Any idea which can be the problem with the mikrotik? As I know the hw on it should handle well the speed.
is interface properly auto-negotiate “full-duplex” 100Mb mode ? check status. and in case - try to force it to 100 full-duplex temporally.
you can overclock most HEX exemplars to 840Mhz without problem(1-2 degrees difference in temps).
try play with syncookies disabled (cuz its interfere with tcp window scaling and help congestion), temporally.
if thats not helps - change interface queue types from “none” defaults to pfifo (with 128-512 packet buffer), but thats generally not flawless idea.
most of mine HEX and HAP routers - done around 90-120Mbps even with “hard” traffic(torrenting and huge pps count)very fragmented and consumers with simpler config - can easily have up to 200mb.
pfsense box has 1ghz dual core cpu, added the fasttrack but nothing changed
the interfaces properly negotiate 1Gbs full-duplex (chcked in both hEX and the switch CRS where hex is connected).
Syncookies was already disabled, tried enabling it but no luck.
Changed the queue type for interfaces but no luck again.
I even tried for testing to route all packet to the pfsense box as follow:
Cisco → hEX → pfSense → LAN
and I had no problem, download and upload at max speed of the connection. It seems like it’s something related to gateway interfaces but I have no idea where to look at.

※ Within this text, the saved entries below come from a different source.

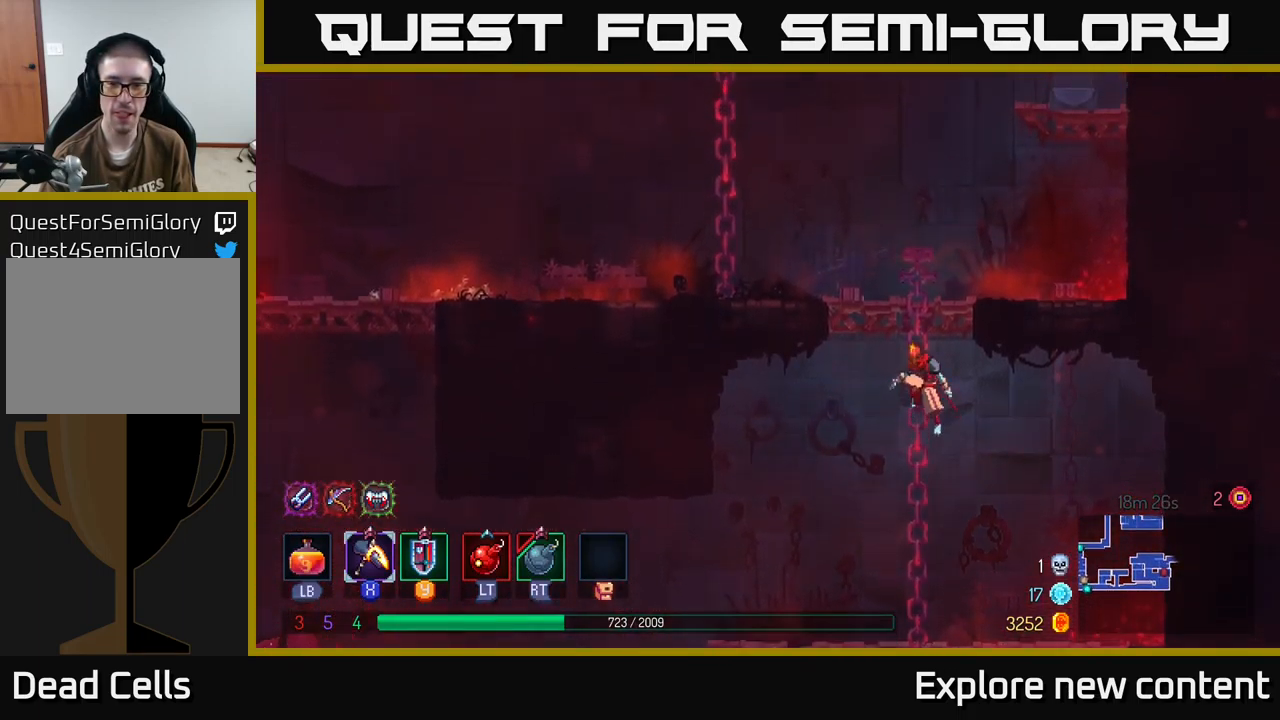
Gameplay with a controller (Xbox layout); each line is a JSON object with the inputs held at the frame after it. "events" lists button and stick changes between this image and that frame as [ms after this image, input, new state], when the widget could be followed in between. Not read: L3.
{"buttons": [], "left_stick": "up", "right_stick": "center", "events": [[83, "A", "up"], [83, "left_stick", "up"], [133, "A", "down"], [266, "A", "up"]]}
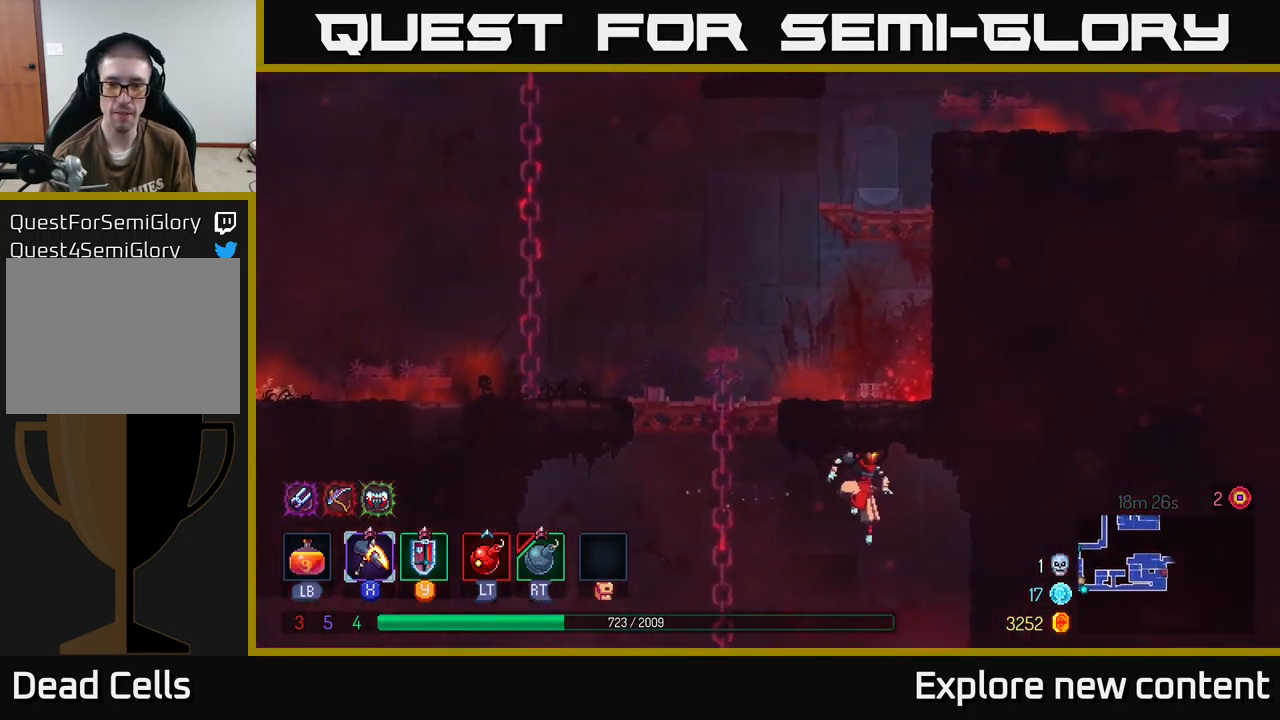
{"buttons": [], "left_stick": "left", "right_stick": "center", "events": [[66, "A", "down"], [216, "A", "up"], [216, "left_stick", "left"]]}
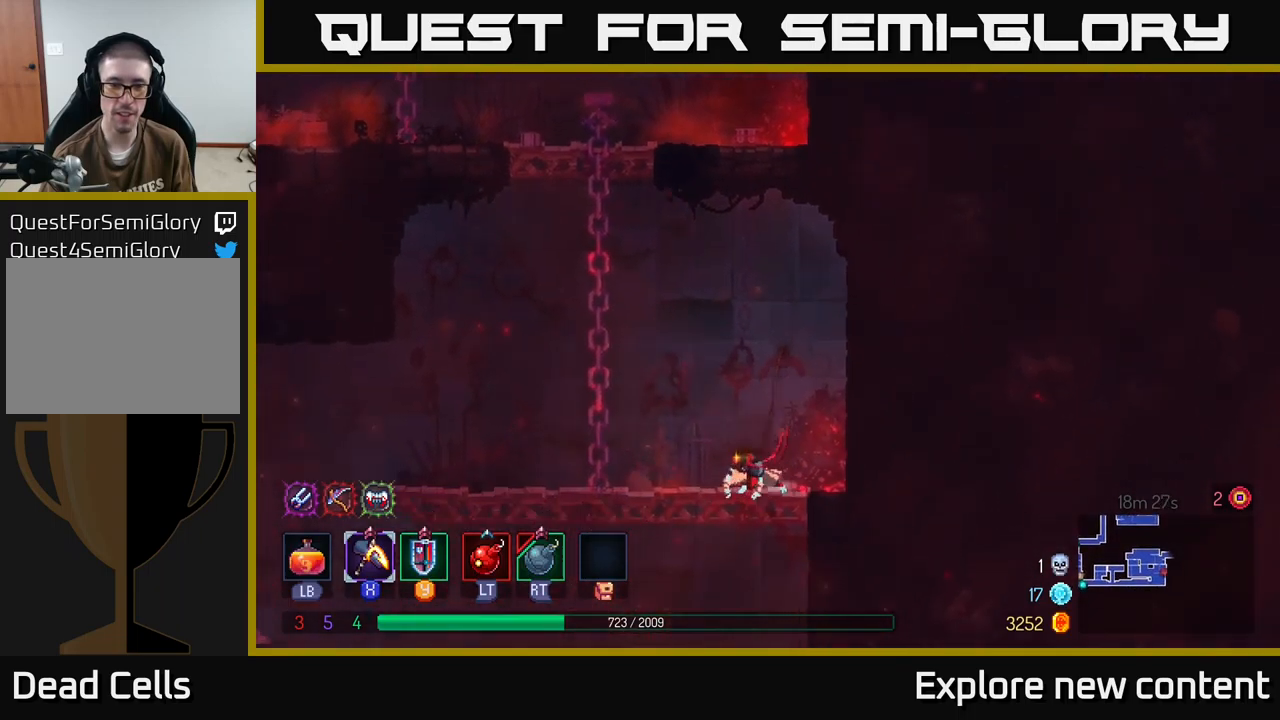
{"buttons": [], "left_stick": "up-left", "right_stick": "center", "events": [[83, "A", "down"], [183, "A", "up"], [300, "A", "down"], [383, "left_stick", "up-left"], [467, "A", "up"]]}
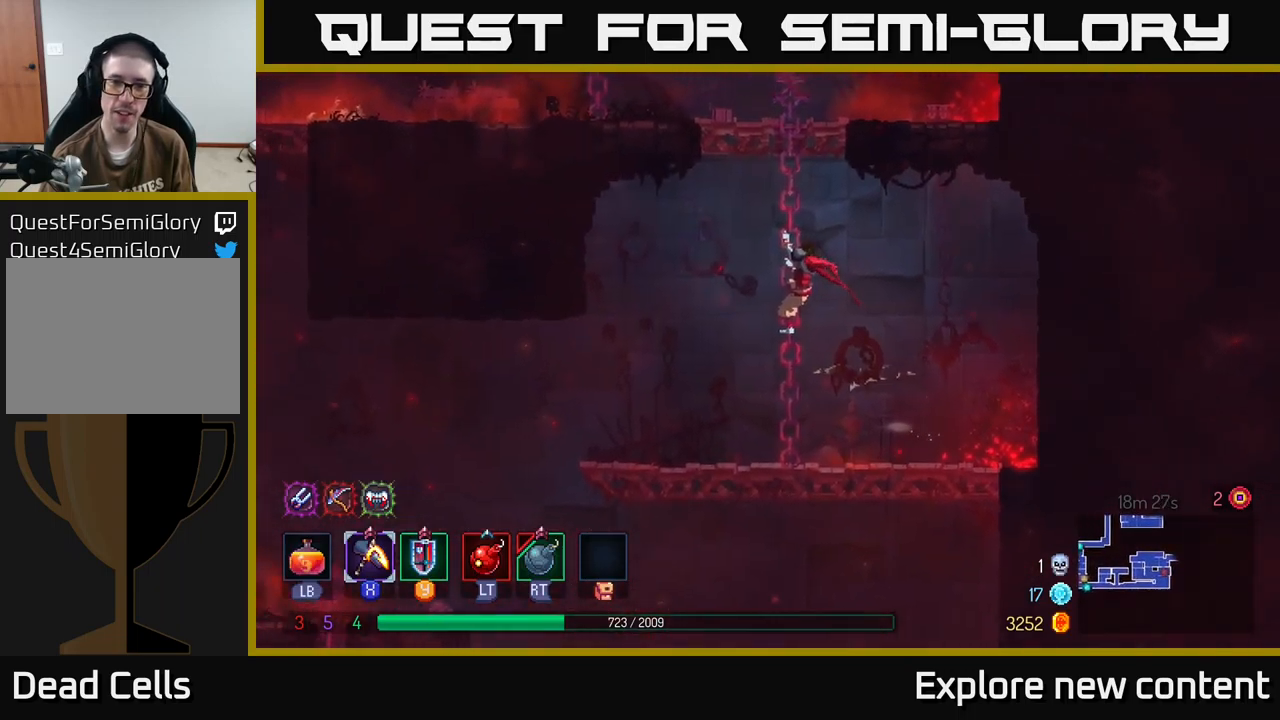
{"buttons": [], "left_stick": "up-left", "right_stick": "center", "events": []}
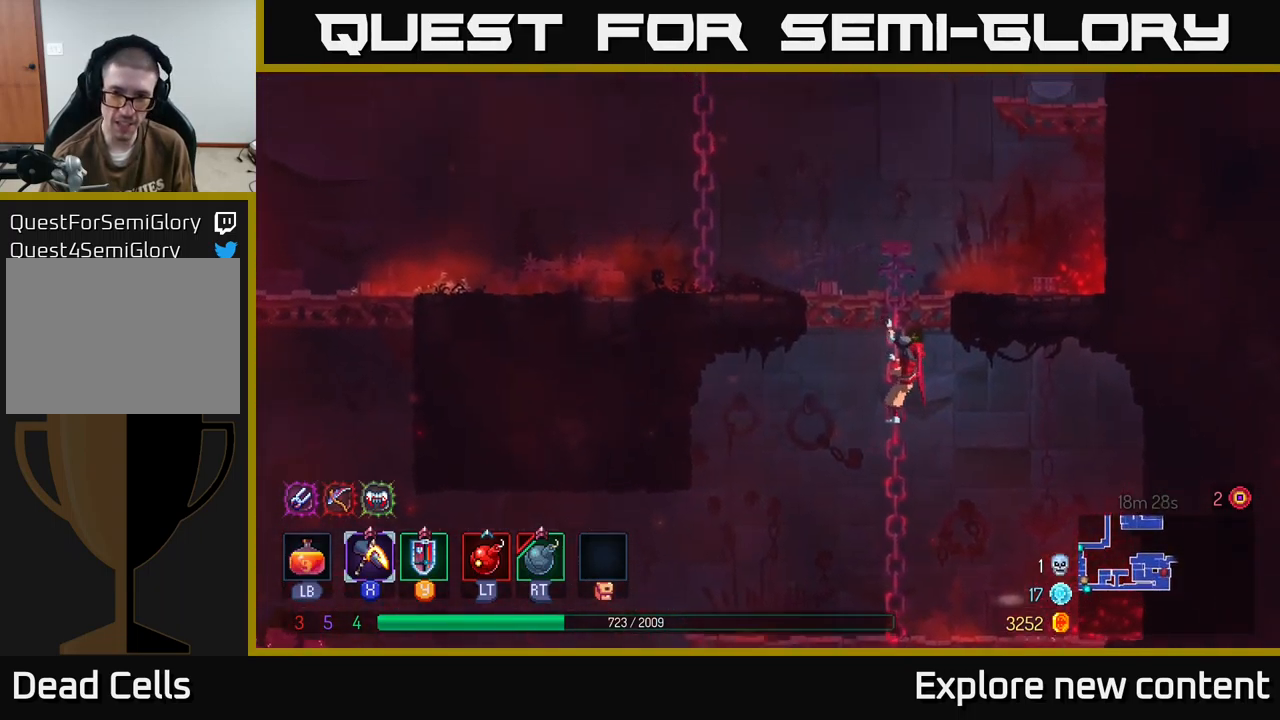
{"buttons": [], "left_stick": "up", "right_stick": "center", "events": [[117, "A", "down"], [183, "left_stick", "up"], [217, "A", "up"], [267, "A", "down"], [400, "A", "up"]]}
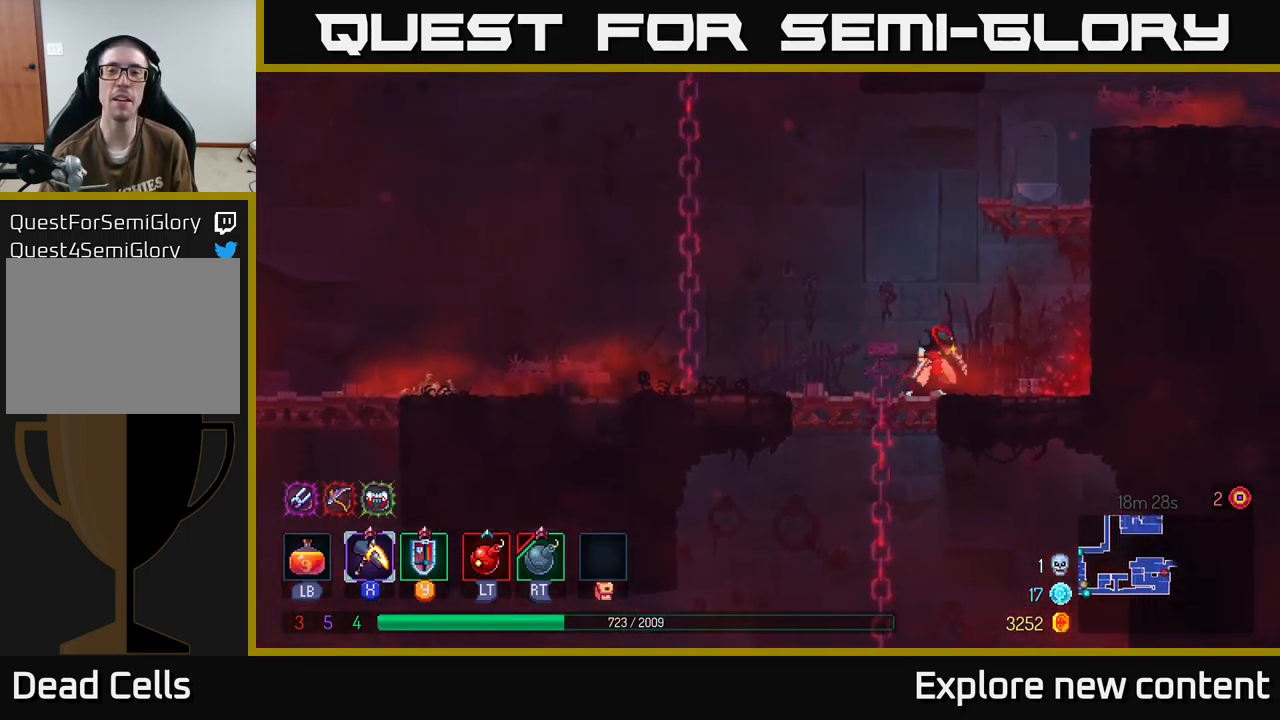
{"buttons": ["A"], "left_stick": "up", "right_stick": "center"}
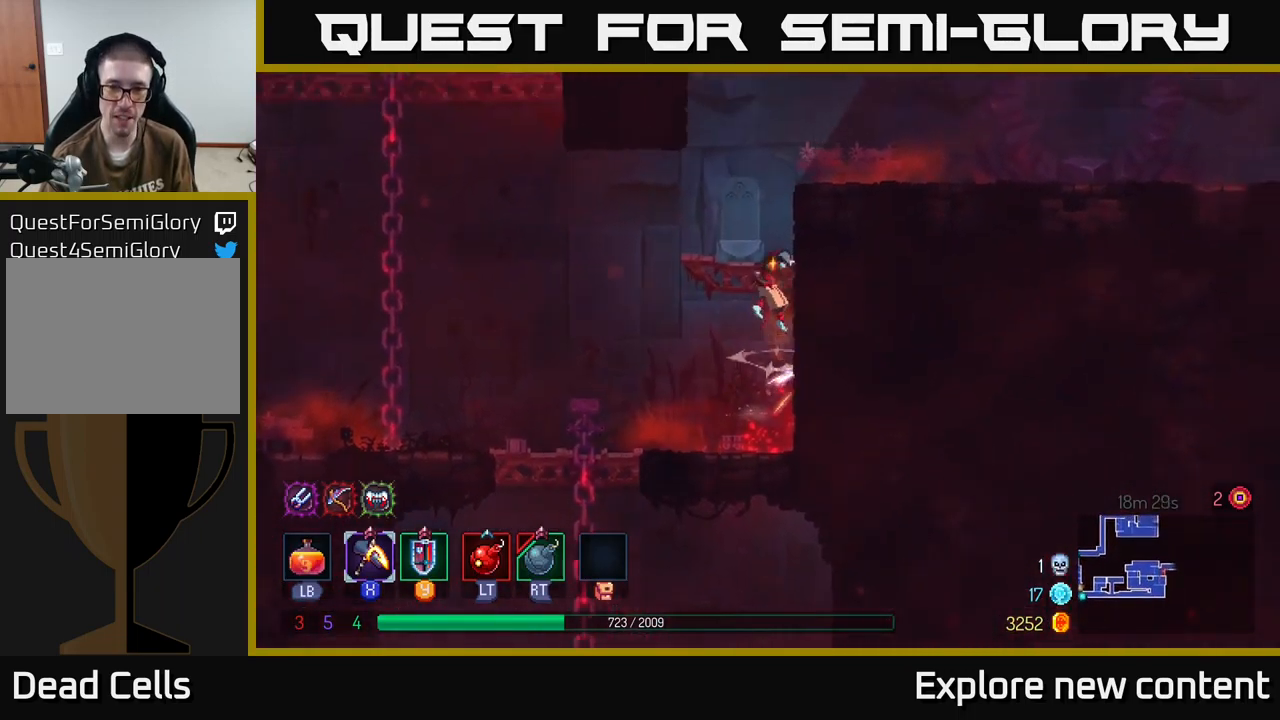
{"buttons": [], "left_stick": "up", "right_stick": "center", "events": [[50, "A", "up"], [300, "A", "down"], [400, "A", "up"]]}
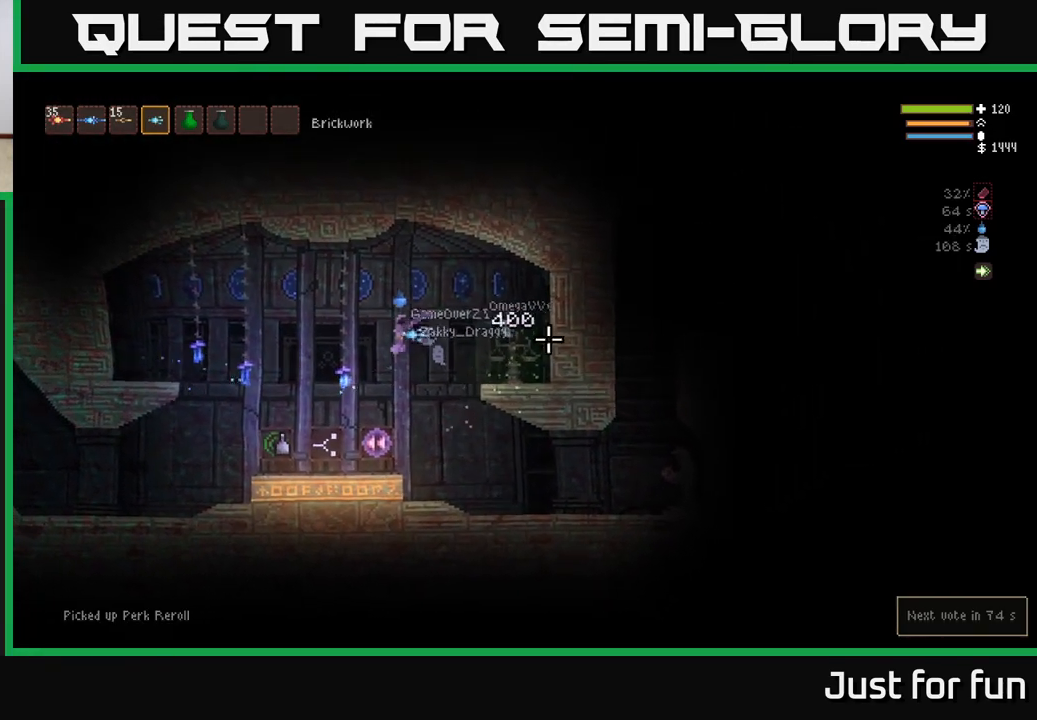
Gameplay with a controller (Xbox layout); each line is a JSON object with the inputs held at the frame after it. "events" lists button and stick changes between this image and that frame as [ms after this image, input, new state], when the widget could be followed in between.
{"buttons": [], "left_stick": "center", "right_stick": "right", "events": [[17, "left_stick", "center"]]}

I attach again the actual config as above with re-routing packet to pfSense box:
some devices (say SMC or HP-branded “by default” or some other(like ancient 3Com things too, for example))tend to behave errativally in case of detection of “flow control” disabled and trying “mitigate” it way to agressive even in full-duplex. thats unusual, but even rfc-compliant vendors had that issues in some of early betas in past(say juniper or alcatel/lucent BRAS/routers)firmwares so try for example - turn “on”(not “auto”) flow-control on interfaces temporally to check that out.